Isolation, as prompted by Robert at Poetic Asides

A little bit late, yet here it is – a poem of Isolation, as prompted by Robert at Poetic Asides at the regular Wednesday prompt this week:


And, then, again,

In perfect isolation

I go from guessing to believing

That faking is not killing.

Author: soul mary

Writer, poet and reader

6 thoughts on “Isolation, as prompted by Robert at Poetic Asides”

  1. Ah, faking is NOT killing, except of expectations, I suppose. There are far worse, more effective ways to kill.

    I miss hearing your voice, so glad you stopped by, Mariya. I’ve been doing Three Word Weds. and ABC Wednesday lately, to build my blog traffic, which is why I’ve not been on PA lately.

    Peace, Amy

  2. In a short poem like this, there is more pressure on every syllable, and I like how the rhythm picks up toward the end! It’s like a little crescendo. Nice!

  3. Adi – you are so nice! How do you come up with such words, I wonder?
    I always want to say encouraging things about other people’s poems that I like, without being general, yet… I can’t seem to know how to get into specifics.
    Thank you, again!

  4. This is really an interesting question.

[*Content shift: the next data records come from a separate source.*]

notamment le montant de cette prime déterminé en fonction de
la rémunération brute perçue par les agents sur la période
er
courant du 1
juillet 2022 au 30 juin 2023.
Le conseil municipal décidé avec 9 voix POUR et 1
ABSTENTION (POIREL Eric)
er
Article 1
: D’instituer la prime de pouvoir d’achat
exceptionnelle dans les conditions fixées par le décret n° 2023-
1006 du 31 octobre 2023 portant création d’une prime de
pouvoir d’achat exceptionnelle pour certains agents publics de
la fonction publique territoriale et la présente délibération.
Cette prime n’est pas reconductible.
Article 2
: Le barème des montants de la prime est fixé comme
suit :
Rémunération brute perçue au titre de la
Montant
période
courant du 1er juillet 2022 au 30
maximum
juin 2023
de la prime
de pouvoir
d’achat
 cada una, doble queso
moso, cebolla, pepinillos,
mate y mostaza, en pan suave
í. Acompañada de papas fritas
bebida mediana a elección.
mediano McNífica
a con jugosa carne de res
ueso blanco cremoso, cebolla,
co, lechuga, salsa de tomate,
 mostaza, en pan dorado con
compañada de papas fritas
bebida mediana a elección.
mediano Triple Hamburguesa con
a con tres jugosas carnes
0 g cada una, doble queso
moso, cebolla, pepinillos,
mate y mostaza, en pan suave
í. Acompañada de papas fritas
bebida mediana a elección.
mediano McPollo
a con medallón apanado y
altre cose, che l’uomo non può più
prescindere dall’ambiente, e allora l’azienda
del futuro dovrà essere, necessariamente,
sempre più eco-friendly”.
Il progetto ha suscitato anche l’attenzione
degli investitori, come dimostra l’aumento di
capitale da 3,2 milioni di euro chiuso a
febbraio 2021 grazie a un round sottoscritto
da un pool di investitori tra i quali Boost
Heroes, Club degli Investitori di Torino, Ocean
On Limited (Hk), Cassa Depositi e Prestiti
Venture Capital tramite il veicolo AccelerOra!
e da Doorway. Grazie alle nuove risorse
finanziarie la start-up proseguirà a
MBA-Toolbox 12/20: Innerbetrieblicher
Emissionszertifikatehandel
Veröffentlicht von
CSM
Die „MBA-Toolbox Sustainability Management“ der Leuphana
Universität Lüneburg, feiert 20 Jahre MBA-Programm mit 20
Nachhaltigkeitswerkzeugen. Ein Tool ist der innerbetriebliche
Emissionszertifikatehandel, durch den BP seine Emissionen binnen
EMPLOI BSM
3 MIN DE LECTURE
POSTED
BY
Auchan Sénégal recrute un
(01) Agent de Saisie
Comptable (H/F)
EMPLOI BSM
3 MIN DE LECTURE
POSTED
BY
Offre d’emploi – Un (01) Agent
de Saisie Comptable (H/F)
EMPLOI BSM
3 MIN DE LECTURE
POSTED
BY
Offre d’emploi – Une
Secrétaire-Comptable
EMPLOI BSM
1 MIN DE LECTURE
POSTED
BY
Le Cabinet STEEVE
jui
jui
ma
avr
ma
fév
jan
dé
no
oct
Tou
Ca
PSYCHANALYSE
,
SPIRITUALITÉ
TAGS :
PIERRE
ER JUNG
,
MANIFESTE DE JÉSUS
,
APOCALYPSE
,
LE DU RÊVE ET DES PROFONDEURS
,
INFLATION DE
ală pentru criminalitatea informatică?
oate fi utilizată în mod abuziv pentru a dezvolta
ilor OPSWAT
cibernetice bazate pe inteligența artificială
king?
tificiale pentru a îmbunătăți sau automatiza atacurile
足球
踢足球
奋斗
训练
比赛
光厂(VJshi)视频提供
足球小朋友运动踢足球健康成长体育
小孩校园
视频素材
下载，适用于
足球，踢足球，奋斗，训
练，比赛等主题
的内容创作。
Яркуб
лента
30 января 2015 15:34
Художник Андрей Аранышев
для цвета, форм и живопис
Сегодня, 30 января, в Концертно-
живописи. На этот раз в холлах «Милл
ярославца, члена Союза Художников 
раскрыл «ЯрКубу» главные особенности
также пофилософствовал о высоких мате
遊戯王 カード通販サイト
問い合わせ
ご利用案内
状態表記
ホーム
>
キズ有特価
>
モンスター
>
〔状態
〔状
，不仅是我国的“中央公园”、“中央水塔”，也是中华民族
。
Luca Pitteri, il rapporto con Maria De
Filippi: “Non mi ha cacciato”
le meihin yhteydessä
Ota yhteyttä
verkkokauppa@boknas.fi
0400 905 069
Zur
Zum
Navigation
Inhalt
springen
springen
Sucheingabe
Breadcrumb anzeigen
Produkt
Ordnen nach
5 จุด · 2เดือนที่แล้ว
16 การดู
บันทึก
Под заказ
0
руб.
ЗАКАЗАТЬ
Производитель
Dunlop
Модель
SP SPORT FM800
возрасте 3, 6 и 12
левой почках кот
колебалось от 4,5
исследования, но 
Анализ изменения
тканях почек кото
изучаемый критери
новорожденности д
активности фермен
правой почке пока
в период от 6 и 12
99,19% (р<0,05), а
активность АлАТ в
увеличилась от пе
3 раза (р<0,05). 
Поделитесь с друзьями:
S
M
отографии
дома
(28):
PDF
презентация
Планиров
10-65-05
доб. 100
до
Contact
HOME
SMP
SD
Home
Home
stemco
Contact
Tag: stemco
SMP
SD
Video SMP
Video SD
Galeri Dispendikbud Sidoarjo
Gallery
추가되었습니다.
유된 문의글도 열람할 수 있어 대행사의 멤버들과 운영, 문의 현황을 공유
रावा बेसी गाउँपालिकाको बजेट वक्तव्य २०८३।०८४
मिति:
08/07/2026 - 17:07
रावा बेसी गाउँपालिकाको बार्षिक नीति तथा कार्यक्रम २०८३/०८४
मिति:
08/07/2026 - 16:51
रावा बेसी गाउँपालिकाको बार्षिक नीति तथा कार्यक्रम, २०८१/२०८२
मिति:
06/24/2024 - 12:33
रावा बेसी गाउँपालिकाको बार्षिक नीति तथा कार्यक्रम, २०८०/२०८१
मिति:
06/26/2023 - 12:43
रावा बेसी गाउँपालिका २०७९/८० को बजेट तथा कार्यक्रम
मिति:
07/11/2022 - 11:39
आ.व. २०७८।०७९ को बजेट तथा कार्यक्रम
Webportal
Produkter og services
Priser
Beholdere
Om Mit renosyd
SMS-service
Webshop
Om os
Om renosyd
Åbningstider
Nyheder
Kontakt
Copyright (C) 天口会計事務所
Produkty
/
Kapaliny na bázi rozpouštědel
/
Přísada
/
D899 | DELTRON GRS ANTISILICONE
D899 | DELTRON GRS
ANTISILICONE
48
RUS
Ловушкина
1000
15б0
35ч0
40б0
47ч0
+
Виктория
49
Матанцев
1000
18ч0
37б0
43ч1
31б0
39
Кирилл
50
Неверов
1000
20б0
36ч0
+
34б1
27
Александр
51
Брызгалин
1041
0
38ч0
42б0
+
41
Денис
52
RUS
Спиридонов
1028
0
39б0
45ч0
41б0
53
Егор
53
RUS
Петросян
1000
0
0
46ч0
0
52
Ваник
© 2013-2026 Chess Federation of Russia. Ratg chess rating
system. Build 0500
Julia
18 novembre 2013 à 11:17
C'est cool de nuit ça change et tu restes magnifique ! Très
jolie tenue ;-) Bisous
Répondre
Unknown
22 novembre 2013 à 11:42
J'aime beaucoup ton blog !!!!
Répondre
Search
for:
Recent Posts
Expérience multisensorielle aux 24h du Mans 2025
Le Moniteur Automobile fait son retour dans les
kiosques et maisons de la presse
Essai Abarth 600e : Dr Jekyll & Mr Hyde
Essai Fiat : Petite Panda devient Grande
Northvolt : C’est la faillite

I’ve taken three poetry workshops in the past 2 years, and I have to tell you that commenting on other people’s poems was harder than writing my own poems! It IS hard to say something meaningful that isn’t a generalization or a cliche! My remedy is to read the poem several times until I can identify at least one specific image/word/poetic device/THING that I like and that I can explain WHY I like it. Of course it doesn’t always work 🙂

    The other “trick” of mine is to think about someone else’s poem in terms of how *I* would have written the same poem, and talk about that. It works both in terms of encouragement for things I like and suggestions for revision.

  5. Adi – good practical advice. I’ll try it.
    Uhm, I think, sometimes I am worried that perhaps I will have misunderstood the author and my comment might come as an insulting ignorance instead of encouragement.
    But, maybe, I worry too much and too unnecessarily. Any idea about that? A workshop or conference will do me good, I believe, yet here I won’t attend such an event.